Very many if not most girls — women (again, this ‘girl’ was 17) — would at least have gone along with it all, even if retrospectively expressing regret: a ubiquitous female phenomenon usually meaning simply mild embarrassment …. a realisation that a less ‘liberal’ sexual reputation bags better quality long-term partners.

L Strange

25th November 2019 at 8:40 pm

If he had apologised (on behalf of Epstein) it would have done no good anyway. It would have been deemed insufficiently grovelling because the acceptance of such apologies depends not on it’s sincerity or intended sympathy, but on the identity of the apologiser. Most people fall outside of the ‘approved’ categories.

In addition, blood would have been scented and it would have been taken as an admission of guilt of his own accusations and culpability in Epstein’s.

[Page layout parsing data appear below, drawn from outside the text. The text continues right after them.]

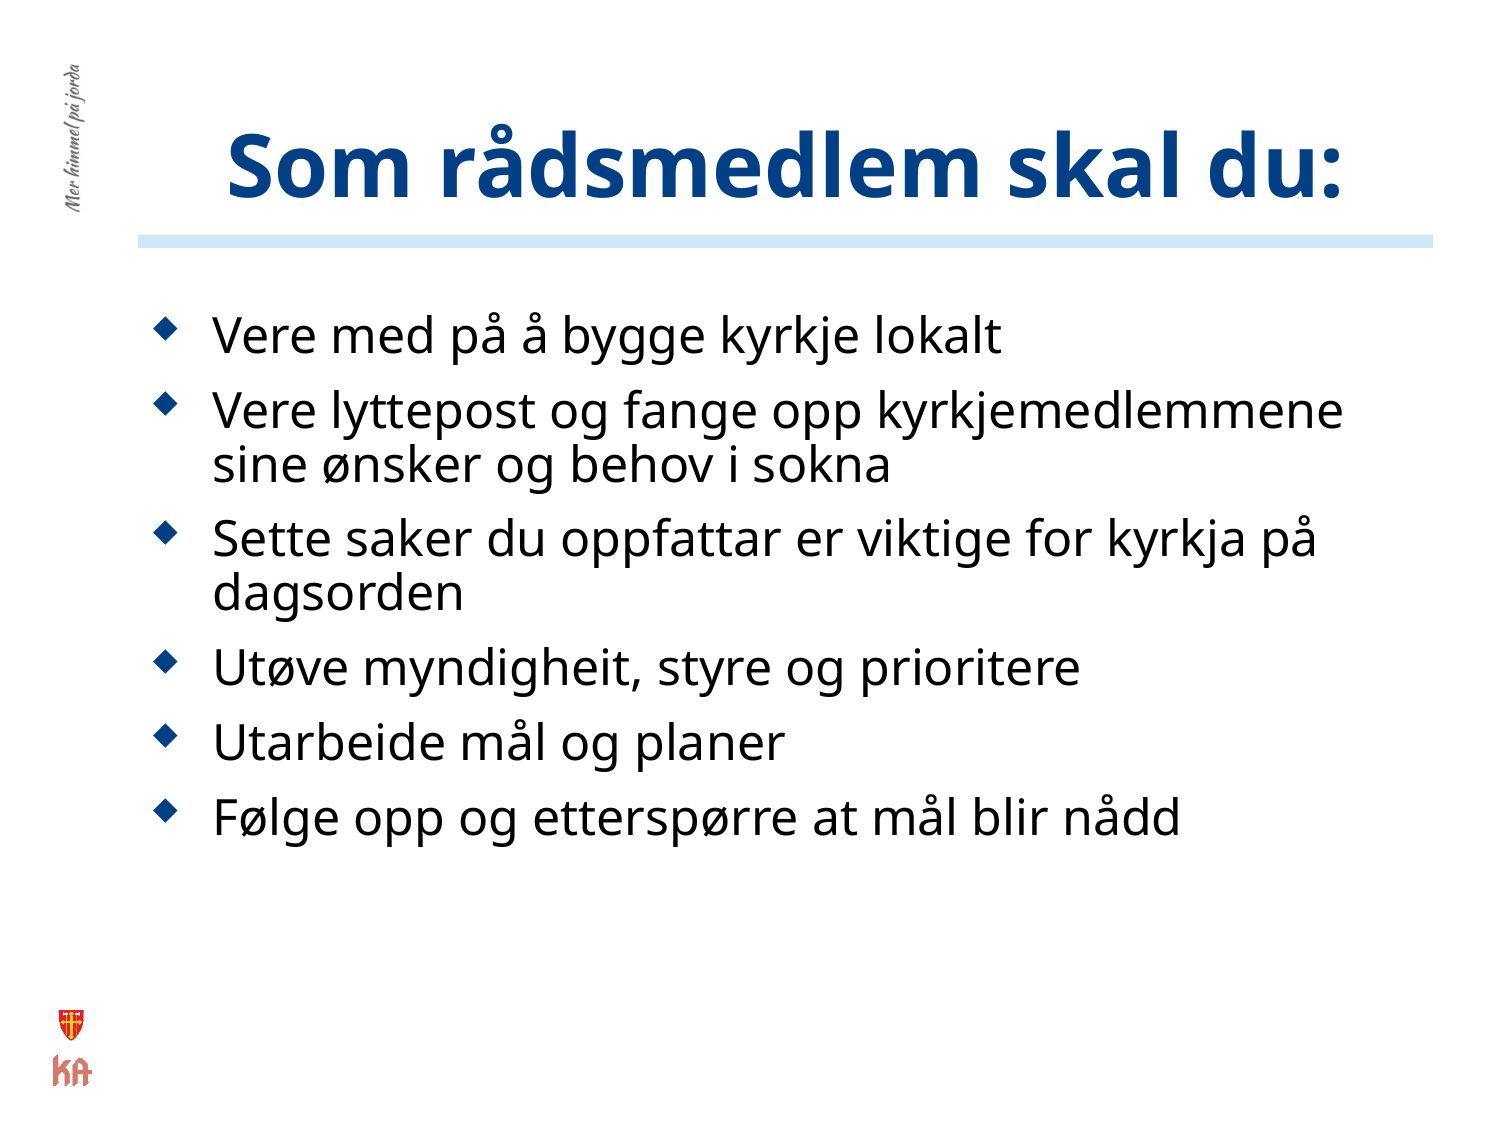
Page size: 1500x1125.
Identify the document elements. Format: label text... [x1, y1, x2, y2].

picture [58, 1010, 84, 1041]
title Som rådsmedlem skal du: [138, 60, 1433, 278]
picture [53, 1054, 92, 1086]
list Vere med på å bygge kyrkje lokalt Vere lyttepost og fange opp kyrkjemedlemmene sine ønsker og behov i sokna Sette saker du oppfattar er viktige for kyrkja på dagsorden Utøve myndigheit, styre og prioritere Utarbeide mål og planer Følge opp og etterspørre at mål blir nådd [138, 302, 1433, 1017]
picture [64, 65, 85, 212]
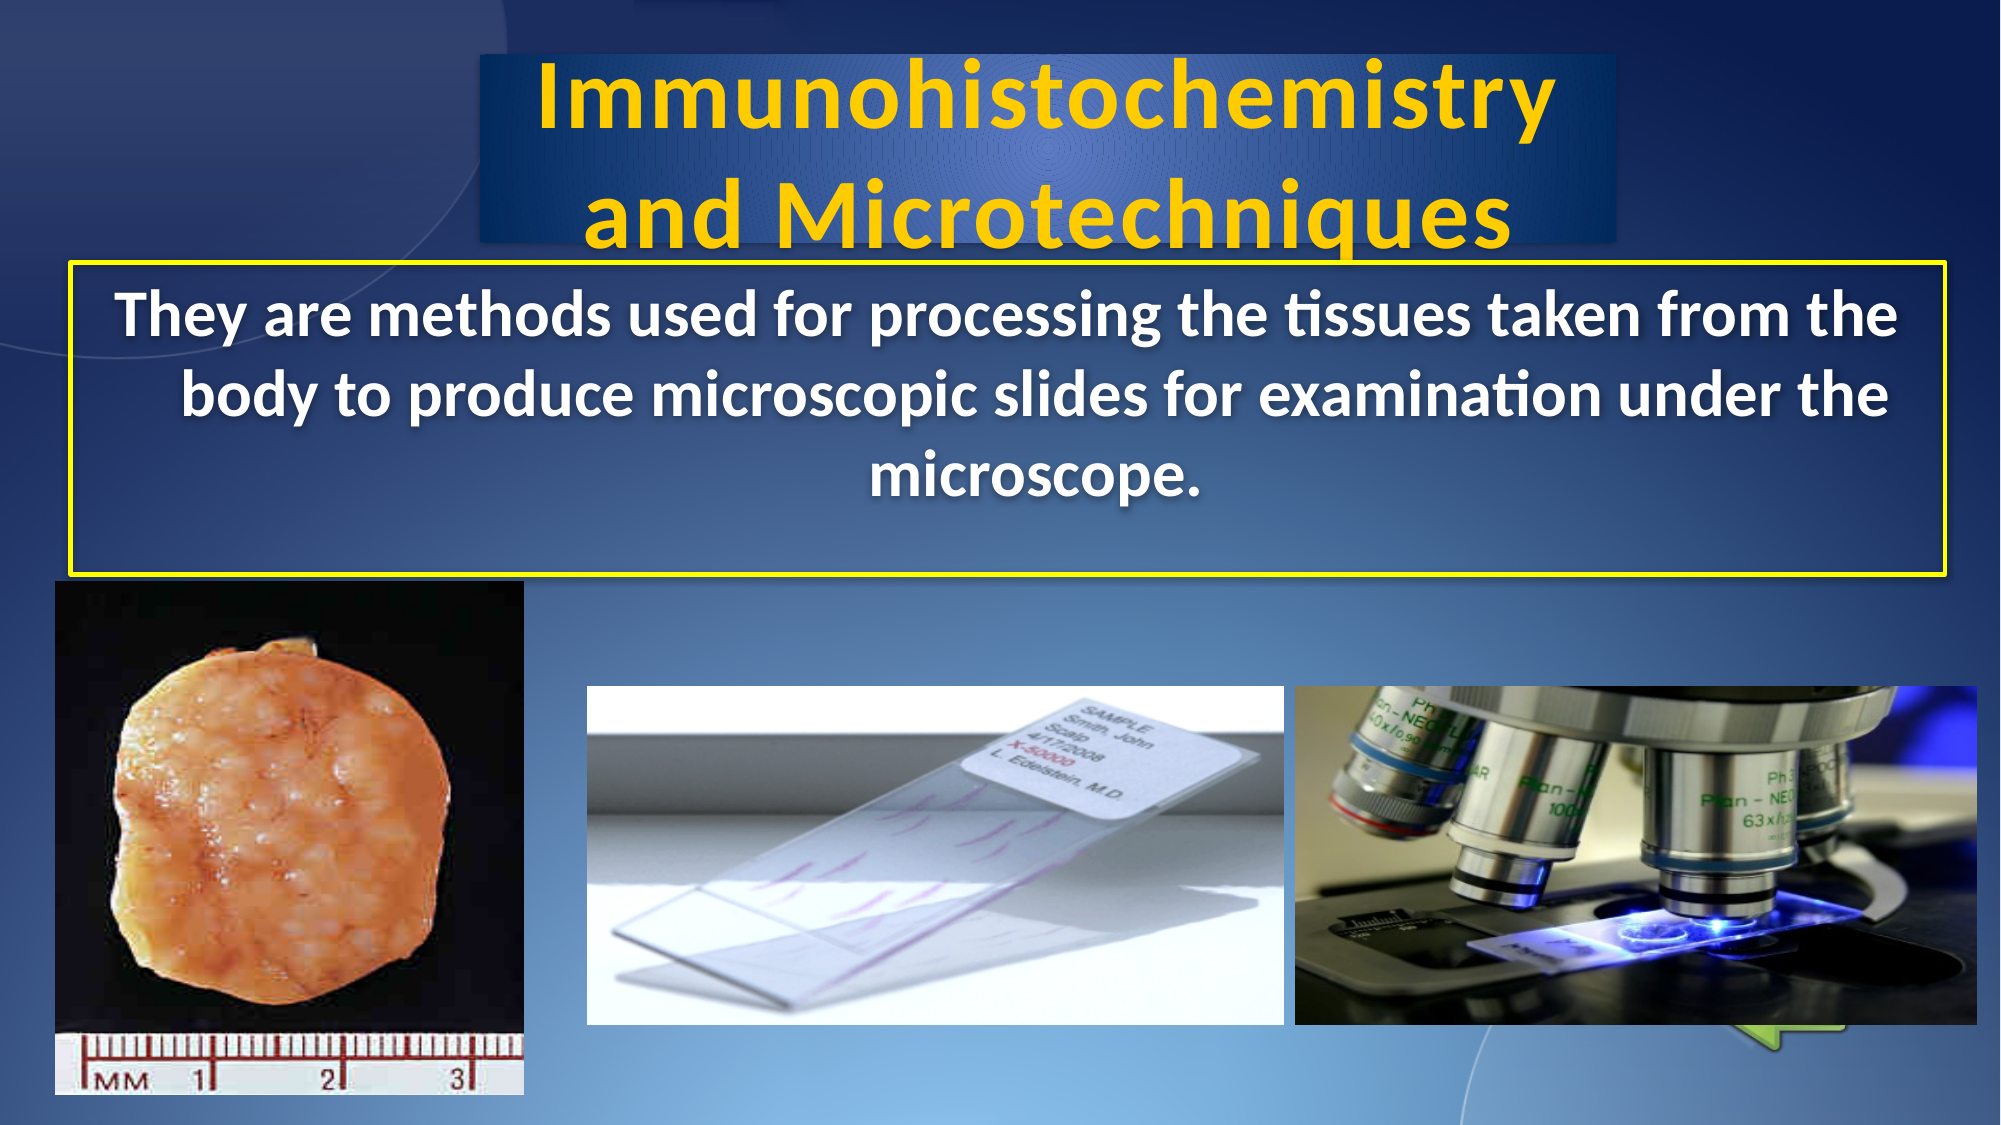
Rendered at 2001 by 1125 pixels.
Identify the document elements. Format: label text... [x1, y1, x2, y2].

He’d have been better off not doing the interview at all. That was the wrong advice he followed.

Stephen J

25th November 2019 at 8:09 pm

I don’t know what you are complaining about Kevin…

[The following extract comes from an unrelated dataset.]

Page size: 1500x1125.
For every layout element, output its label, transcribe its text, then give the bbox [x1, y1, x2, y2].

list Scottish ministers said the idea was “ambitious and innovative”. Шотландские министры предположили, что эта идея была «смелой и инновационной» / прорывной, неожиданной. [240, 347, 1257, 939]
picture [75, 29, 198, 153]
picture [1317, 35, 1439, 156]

It was just an ordinary shooting weekend?

Jim Lawrie

25th November 2019 at 4:20 pm

The security services always tell those in public office if they are associating with people like Epstein. Ignoring that advice it is their decision.

He can clear his name by cooperating with The FBI.

Lord Anubis

25th November 2019 at 4:38 pm

If I were Andrew, I would invite the FBI to come and talk to me in London any time they like. But I wouldn’t travel to the US. The US justice system is rather more to do with getting convictions than it is about convicting the right people and I would want nothing to do with it if I didn’t have to.

Willie Penwright

25th November 2019 at 9:41 pm

Very true and in the best tradition of British justice, he could be held without trial with Julian Assange while the USA prepares a torture dungeon for him.

Winston Stanley

25th November 2019 at 5:39 pm

Jim deserves an uptick for that comment (if not for much else).

The problems are institutional. Not only is monarchy obnoxious and completely ridiculous in this day and age but what about diplomatic immunity? Some ppl are above and beyond the law b/c of their status, even their job. That is entirely obnoxious. If we heard that about “royals” and “bishops” in the Middle Ages (which was so) we would think it obnoxious and contemptible.

Yet in our own day and age we are supposed to put up with that. Somehow certain ppl cannot be expected to be accountable to the law of the land. Instance, that USA woman who killed that young motorcyclist. We do not live in a society where the law and justice apply to all ppl equally. That is totally unacceptable in a supposedly modern, democratic society.

Maybe we should have a referendum in the matter and find out what the demos thinks. Of course us plebs should know our place, which is to obey the law, over which we have no control anyway, while our “betters” get away with literally anything, and shut our mouths. The state, our “betters”, know “best” and us thick silly plebs should just obey and be silent. I call BS on this.